Er zou deze reis namelijk ook getest worden of de Doorman geschikt was voor het onderzeeboot bestrijding vliegtuig de Grumman Tracker. Deze reis ook twee Sikorsky S-55 helikopters van vsq 8 als 'plane-guard' tijdens de vliegoperaties aan boord. Verder ook de eerste Westreis met als escorteschepen de onderzeebootjagers van de Holland- en Friesland klasse.
Het smaldeel zou deze reis bestaan uit de navolgende schepen:
(foto 6566) Hr.Ms. Karel Doorman met Avengers, Sea Hawks en de Sikorsky S-55 aan boord in 1959 tijdens de 3e Westreis.
Als vlaggeschip het vliegkamschip Hr.Ms. Karel Doorman met als commandant de ktz H. van Oostrom Soede (die in totaal meer dan vier en een half jaar aan boord diende als 1e officier, als commandant en als eskadercommandant ter vervanging van de smaldeelcommant) en als smaldeelcommant de commandeur A. van Karnebeek;
(foto 5169) De commandant van Hr.Ms. Karel Doorman, de ktz H. van Oostrom Soede. Foto internet.

• RIJEN:

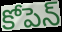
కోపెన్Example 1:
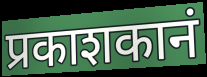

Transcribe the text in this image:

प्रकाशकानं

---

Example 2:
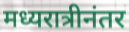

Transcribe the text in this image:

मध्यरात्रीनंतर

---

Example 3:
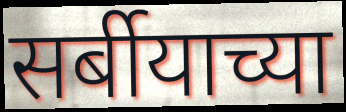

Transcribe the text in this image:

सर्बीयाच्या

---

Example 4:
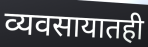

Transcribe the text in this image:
---
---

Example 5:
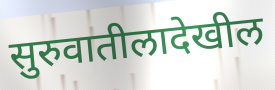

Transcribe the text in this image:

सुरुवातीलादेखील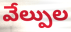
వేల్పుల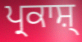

• PROBLEEMOMSCHRIJVING: Hervat alsjeblieft de tekst over de Westreis van Hr.Ms. Karel Doorman na de laatste zin ervan.

• UITVOER HIERONDER:
(foto 5176) De smaldeelcommandant A. van Karnebeek op de commandobrug, gelegen boven de navigatiebrug. Foto internet.
De onderzeebootjagers Hr.Ms. Gelderland (Holland-klasse) en Amsterdam (Friesland-klasse) en de onderzeeboot Hr.Ms. Zeeleeuw.
(foto 0248) Hr.Ms. Gelderland in volle zee als escorte van het vlaggeschip Hr.Ms. Karel Doorman. Foto internet.
(foto 0204) Hr.Ms. Amsterdam in volle zee. Foto ontvangen van Johan Koerts
(foto 0202) De onderzeeboot Hr.Ms. Zeeleeuw in volle zee. Foto ontvangen van Rinus peperkamp.
Aan boord geëmbarkeerd de vsq 2 met Avengers, vsq 860 met Sea Hawks en vsq 8 met de Sikorsky S-55 helikopters.
(foto 4285) Avenger A-16 voor de kust. Foto ontvangen van Johan van Genderen.
(foto 0415) De Sea Hawk 6-61 boven land. Foto ontvangen van Gerard Haas.
(foto 2726) De Sikorsky S-55 “Cleopatra” gaat landen. Foto ontvangen van Gijs van Dijk.
Alvorens het smaldeel op dinsdag 13 januari 1959 zou vertrekken was er op maandag 12 januari 1959 nog een 'ouderdag' aan boord van Hr.Ms. Karel Doorman, waarbij familie en vrienden uitgebreid kennis konden maken met het schip en afscheid nemen van de bemanningsleden. Gezien de weersomstandigheden in Nederland en het doel van de reis, mogelijk met enige jaloezie en/of afgunst. Ja je kiest voor de marine, of niet!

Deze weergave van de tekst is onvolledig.